Biden Administration’s abandonment of Section 230 undermines tech innovation that will harm and disadvantage consumers
Washington, D.C. – Yesterday, lawyers from the Biden Administration filed an amicus brief in a Supreme Court case that will undermine future American tech innovation and inevitably harm and disadvantage online consumers.
In Gonzalez v. Google, the Supreme Court is asked to decide whether YouTube can be held liable for content on its platform, and more specifically its algorithms. The argument brought by plaintiffs is that the algorithm that recommends content based on user preference is not covered by Section 230 of the Communications and Decency Act, and other legislation, and that Google (YouTube’s parent company) can be held liable.
Such a ruling would have a sweeping impact on Internet freedom of speech and tech innovation based here in the U.S.
Yaël Ossowski, deputy director of the consumer advocacy group Consumer Choice Center, responds:
“In a global race to defend freedom and innovation online, it’s beyond disappointing to see the Biden Administration take a position that undermines Section 230, American digital entrepreneurship, and freedom of speech online,” said Ossowski.
“China and the EU are promoting and subsidizing their tech companies and future start-ups massively while our own officials are trying to kneecap them, whether by antitrust litigation by the Federal Trade Commission, Senate bills to break up tech firms, or general hostility to the growth and innovation that Section 230 has afforded to the benefit of consumers,” he said.

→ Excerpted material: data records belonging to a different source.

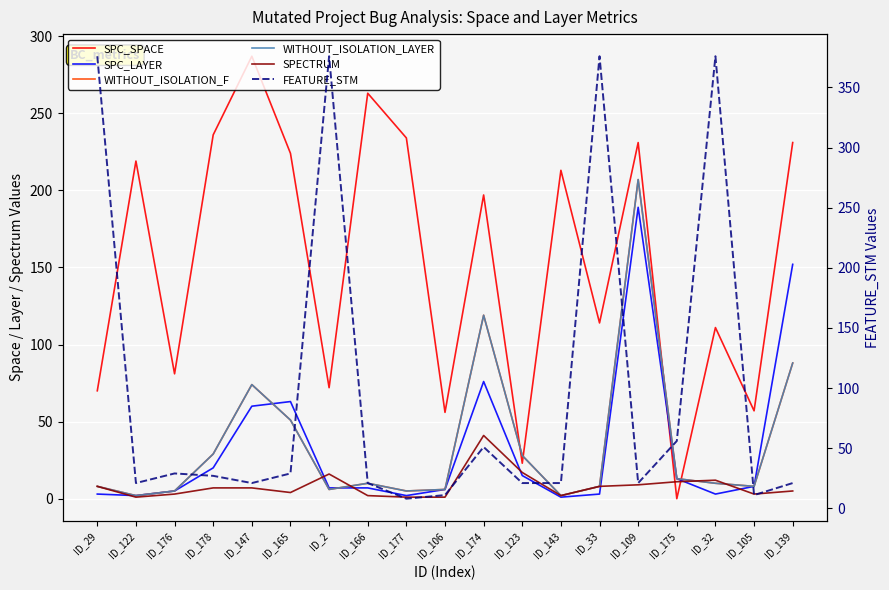

In SPECTRUM, how many points are higher than both neighbors (excluding endpoints)?

3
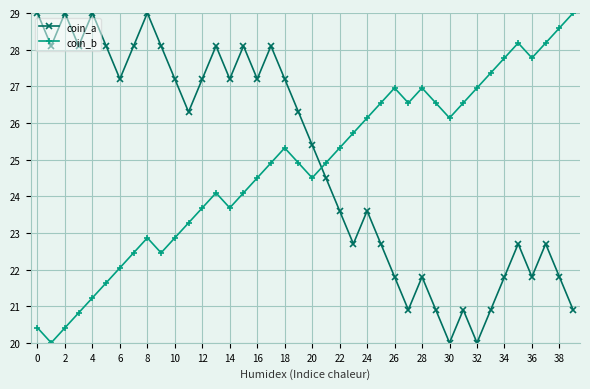

Which series has the largest total across all categories?

coin_a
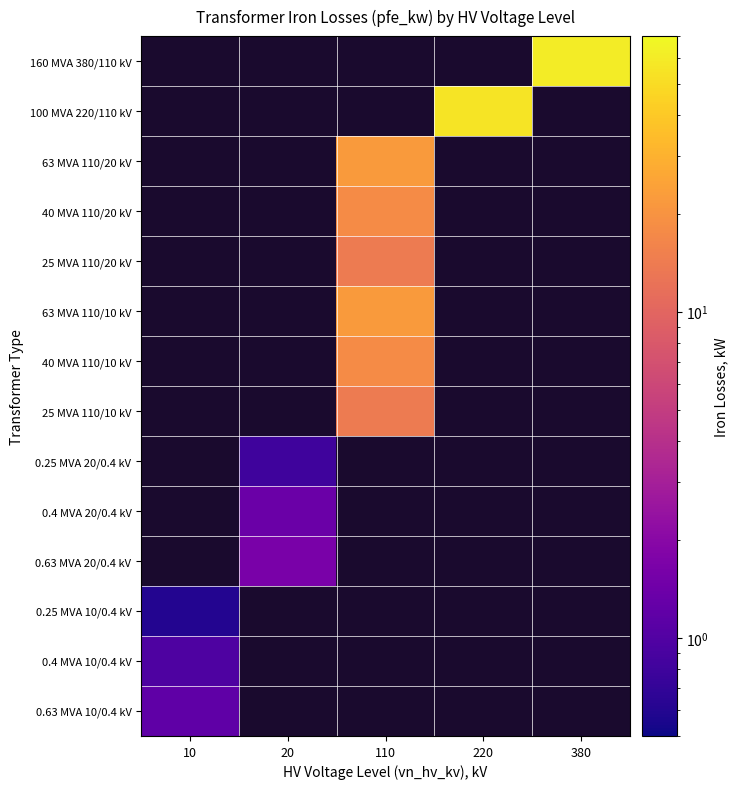

Which category has the lowest value across all series?

10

“The Biden Administration’s abandonment of Section 230 is concerning and puts much at risk for consumers online.
“The ability of digital entrepreneurs to offer unique and tailored services to consumers who enjoy them would be severely constrained if a Supreme Court ruling upends our modern understanding of the legal system’s protection of platforms online. Added to that, it threatens free speech on the Internet if platforms have an undue obligation to perform content moderation so as to avoid any and all legal liabilities posed by user-generated content.
“For the sake of consumers and American innovation, we hope that an eventual ruling protects the core of our freedom of speech and association online, and protects citizens’ choices to use the services they want. Thus far, the Biden Administration’s views leave us concerned that this is in peril,” he concluded.